_Work to complete_
Reproduce the whole text below on designing for an aging population, word for word.

━━━━━ Quoted passage

We have spent a lot of time looking at aging in place and how to design for it. However, on a larger scale, design for an aging population reaches far beyond the borders of a home. And that means great opportunity for architects, interior designers and contractors who want to embrace this space.
The elderly population will more than double between now and the year 2050, to 80 million. According to the American Society of Interior Designers (ASID), “the aging of the population will affect every interior environment.” This includes:
- Hospitality – restaurants, hotels and motels
- Workplace – offices, retail stores and other work spaces
- Healthcare – outpatient and in-home care
- Multihousing/multiuse – growing demand for livable communities and urban complexes with easy access to health care, entertainment, shopping
The National Whole-Person Wellness Survey (NWPWS), undertaken by Mather Lifeways Institute on Aging, asked organizations to rate different amenities according to how important they would be to residents 10 years from now. Here is what an article in ASID reported they found:
- Group exercise room
- Exercise/equipment room
- Computer area
- Activity/game room
- Physical therapy/Occupational therapy
- Beauty salon/barber
- Class/meeting room
- Wellness Center
- Walking path
- Casual dining room
- Indoor pool
- Refreshment area
- Formal dining room
- Locker rooms
Bolded items indicate how organizations responded when asked what they would be developing within the next two years. There were other items they are developing that are not on the consumers’ wish list yet deemed important to providers.

━━━━━━━━━━
━━━━━ Data listing

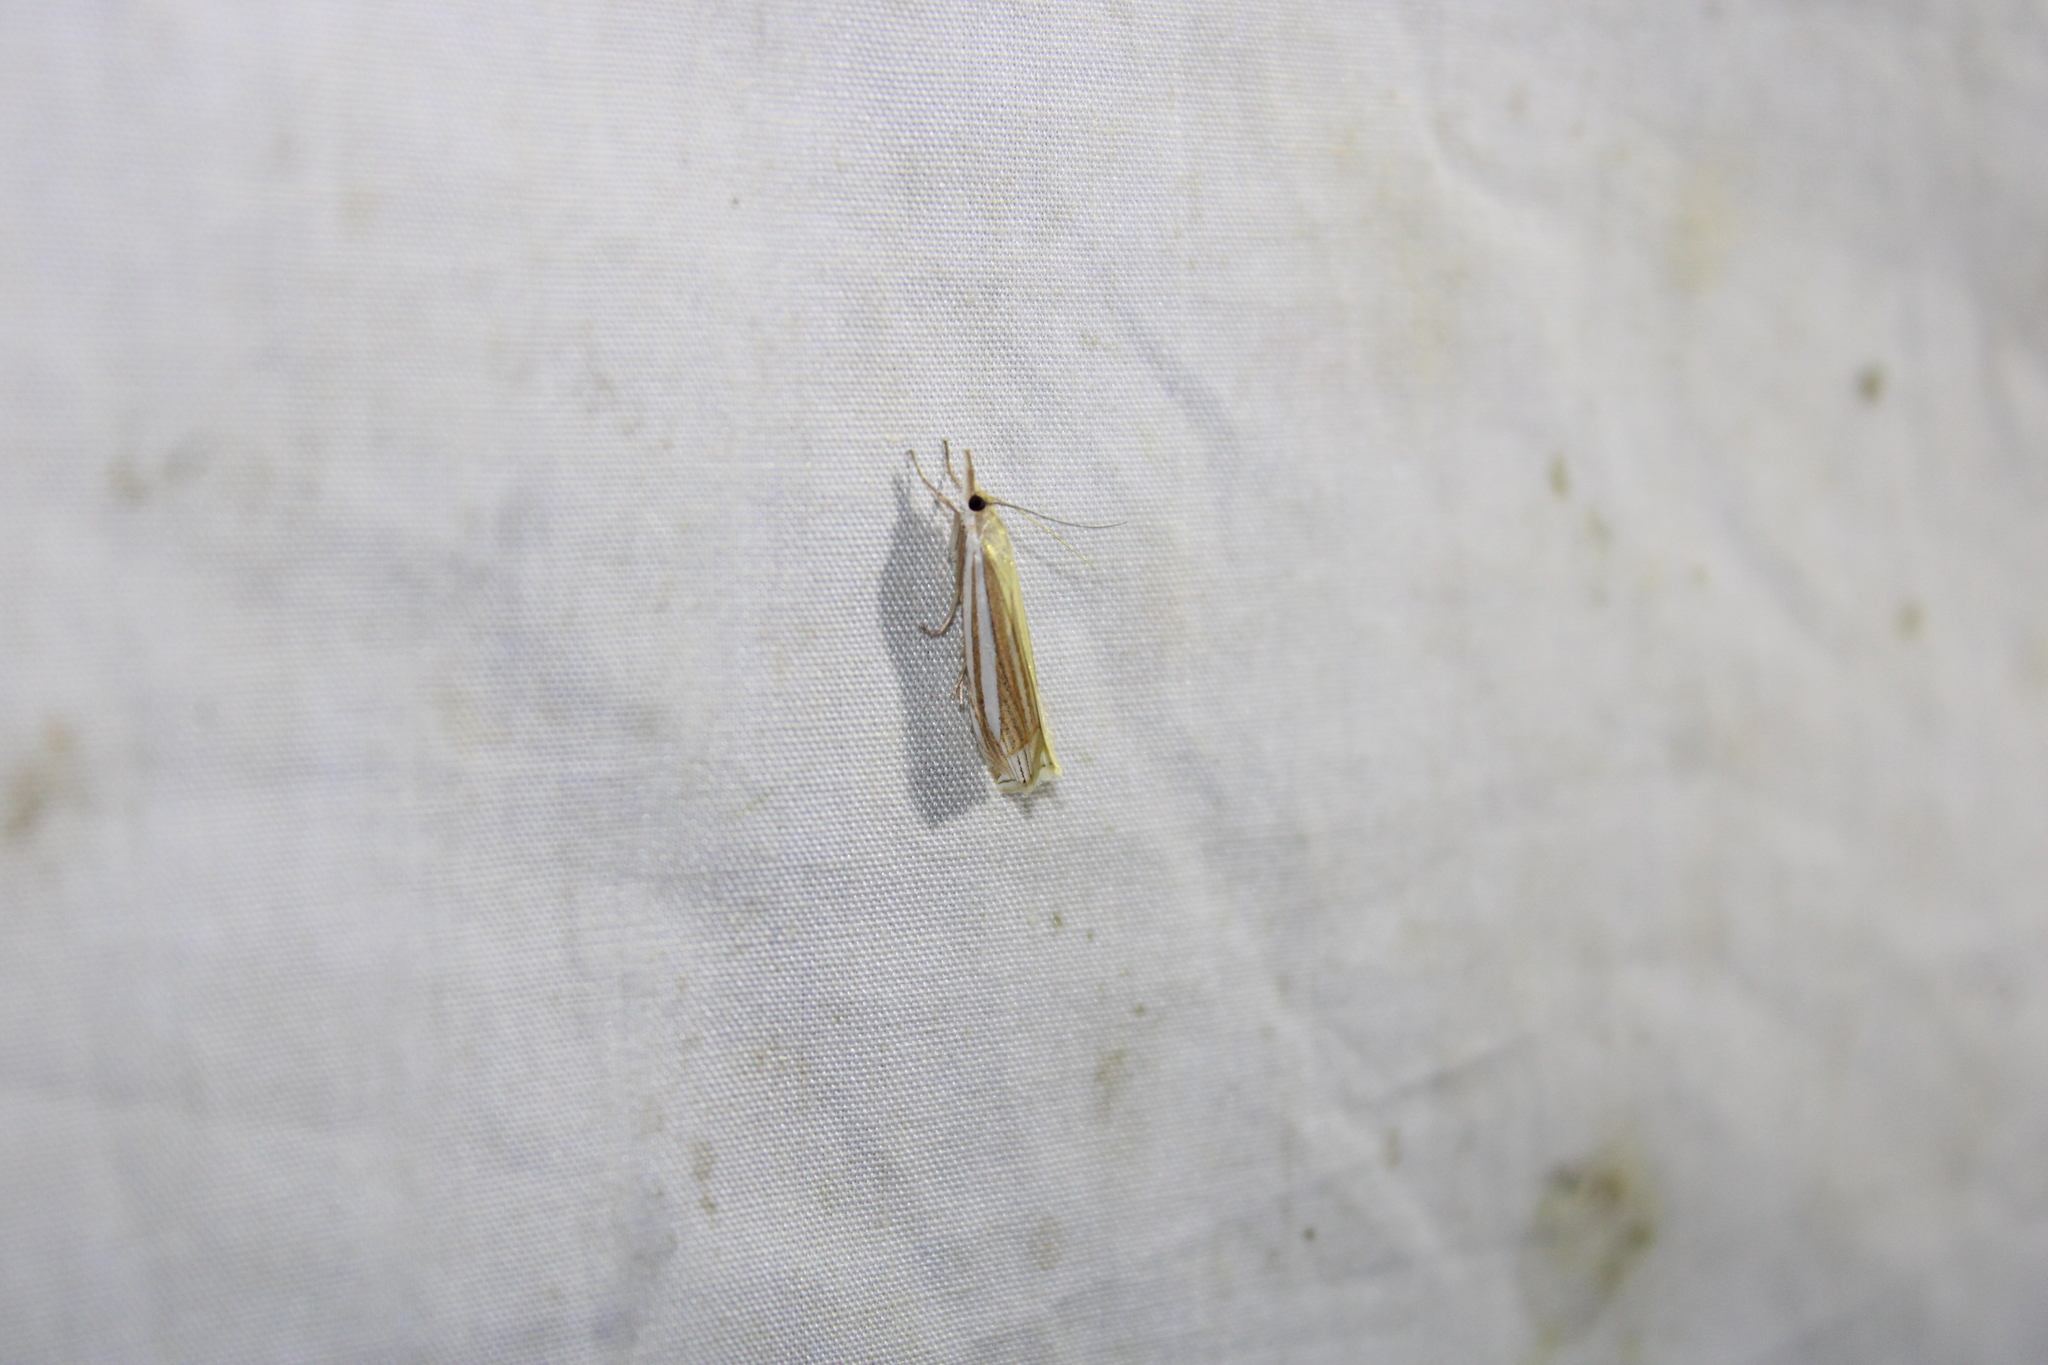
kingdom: Animalia
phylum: Arthropoda
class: Insecta
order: Lepidoptera
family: Crambidae
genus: Crambus
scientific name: Crambus laqueatellus
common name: Eastern grass-veneer
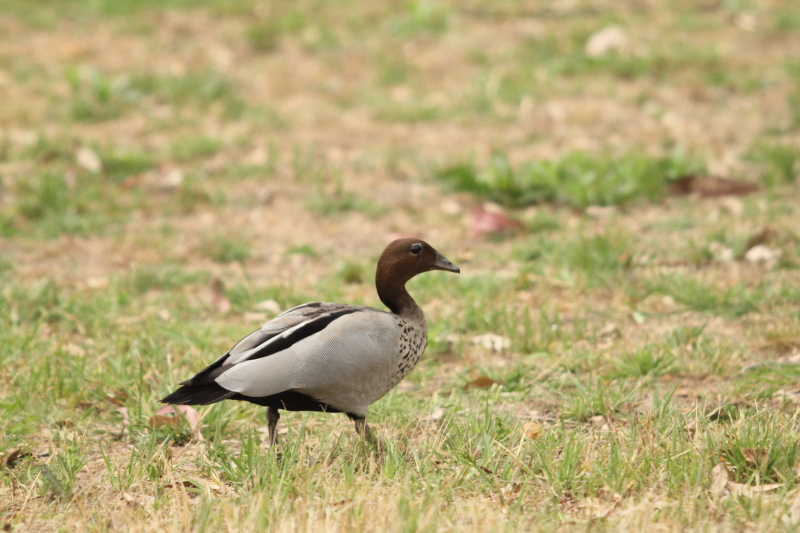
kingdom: Animalia
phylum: Chordata
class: Aves
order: Anseriformes
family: Anatidae
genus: Chenonetta
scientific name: Chenonetta jubata
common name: Maned duck
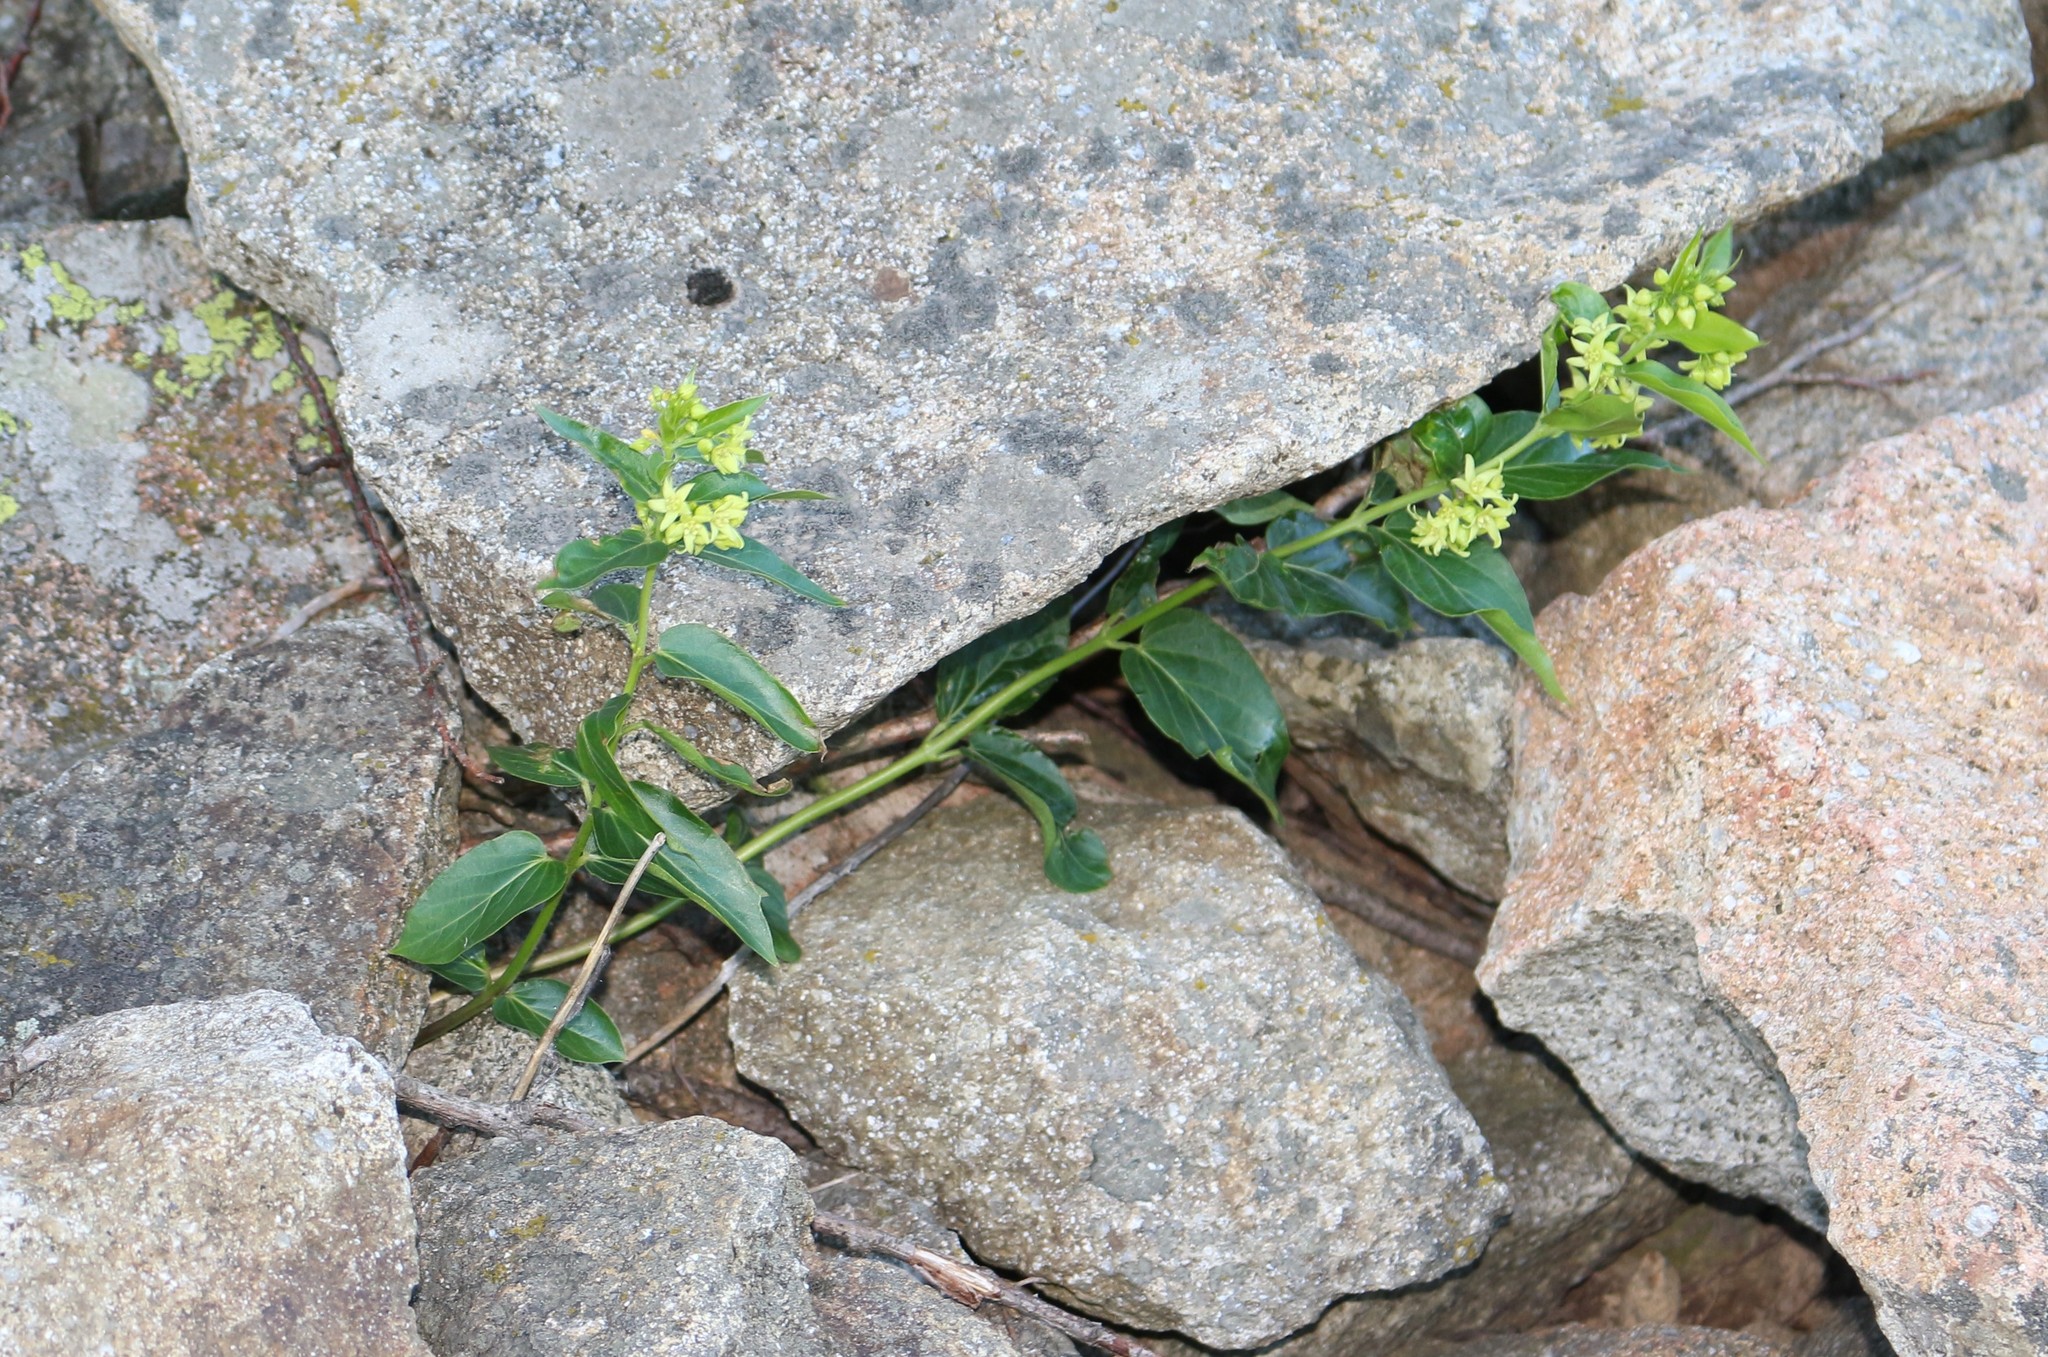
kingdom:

━━━━━━━━━━

_Result of this task_
We have spent a lot of time looking at aging in place and how to design for it. However, on a larger scale, design for an aging population reaches far beyond the borders of a home. And that means great opportunity for architects, interior designers and contractors who want to embrace this space.
The elderly population will more than double between now and the year 2050, to 80 million. According to the American Society of Interior Designers (ASID), “the aging of the population will affect every interior environment.” This includes:
- Hospitality – restaurants, hotels and motels
- Workplace – offices, retail stores and other work spaces
- Healthcare – outpatient and in-home care
- Multihousing/multiuse – growing demand for livable communities and urban complexes with easy access to health care, entertainment, shopping
The National Whole-Person Wellness Survey (NWPWS), undertaken by Mather Lifeways Institute on Aging, asked organizations to rate different amenities according to how important they would be to residents 10 years from now. Here is what an article in ASID reported they found:
- Group exercise room
- Exercise/equipment room
- Computer area
- Activity/game room
- Physical therapy/Occupational therapy
- Beauty salon/barber
- Class/meeting room
- Wellness Center
- Walking path
- Casual dining room
- Indoor pool
- Refreshment area
- Formal dining room
- Locker rooms
Bolded items indicate how organizations responded when asked what they would be developing within the next two years. There were other items they are developing that are not on the consumers’ wish list yet deemed important to providers.